The trench capacitor includes bottom and top sections 141a-b. A buried plate 144 surrounds the trench in the bottom section of the capacitor. A highly conducting semiconductor material or metal 142 (fill material) fills the trench, separated from the buried plate by a node dielectric layer 146. The buried plate, for example, is commonly coupled to other capacitors of the array and to a reference voltage, such as VDD/2. A thick dielectric collar 165 lines the trench sidewalls in the top section of the capacitor.
A vertical transistor (not shown) is provided in the upper portion 111b of the trench. To isolate the capacitor from the transistor, an isolating dielectric layer 148 is provided on top of the capacitor. To couple the trench capacitor to the transistor, a buried diffusion region 132 is provided. The diffusion region is created by outdiffusing dopants from the fill material through a buried strap 174 located between the collar and isolation dielectric layer.
FIG. 2 shows a conventional process for forming a buried strap. After the capacitor is formed, the trench fill material is recessed below the surface of the substrate, exposing the collar in the upper portion 111b of the trench. The exposed portion of the collar is then removed by, for example, a wet etch. The etch overetches the collar, recessing it below the surface of the trench fill material 142. The over etch creates a divot 271. An amorphous silicon layer 273 is then deposited to line the trench and fill the divot. The amorphous silicon layer is etched by, for example, an isotropic reactive ion etch (RIE) or wet etch to remove the amorphous silicon layer 273 from the pad layer and storage node material, thus leaving the amorphous silicon layer in the divot to form the buried strap.

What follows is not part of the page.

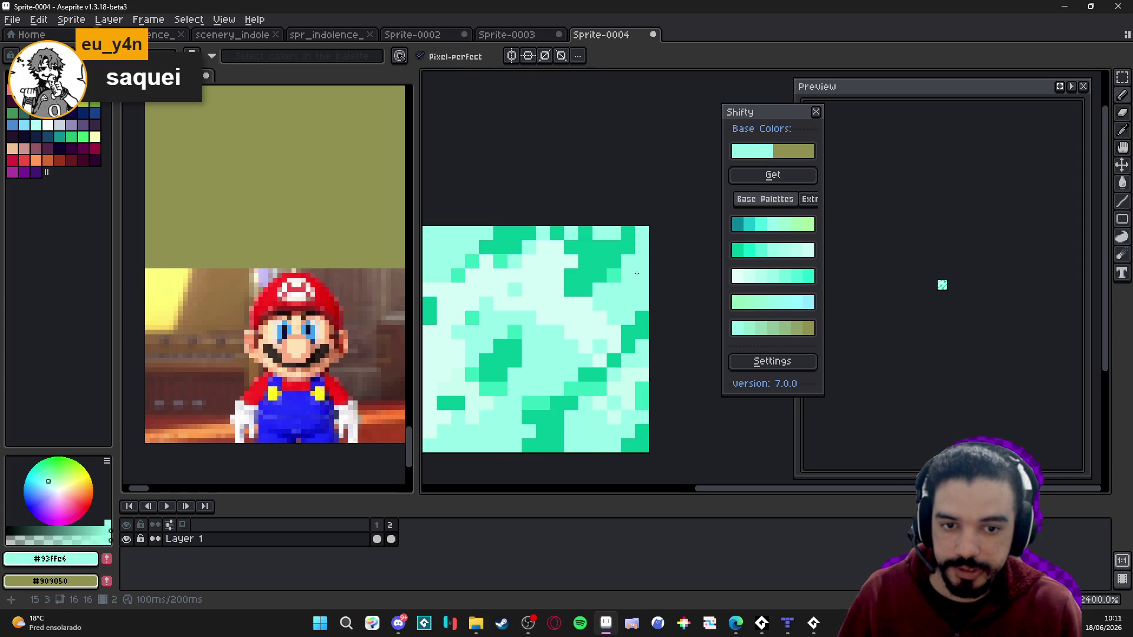
drag(515, 348, 520, 379)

However, due to the small dimensions of the divot and to the non-ideal conformal deposition of the amorphous silicon layer, a void 277 may be created during the divot fill process. The void results in incomplete filling of the divots, which can degrade the coupling between the transistor and capacitor. This can adversely affect the performance and/or reliability of the memory cell.
From the foregoing discussion, it is desirable to provide a trench capacitor which avoids the problems associated conventional buried straps.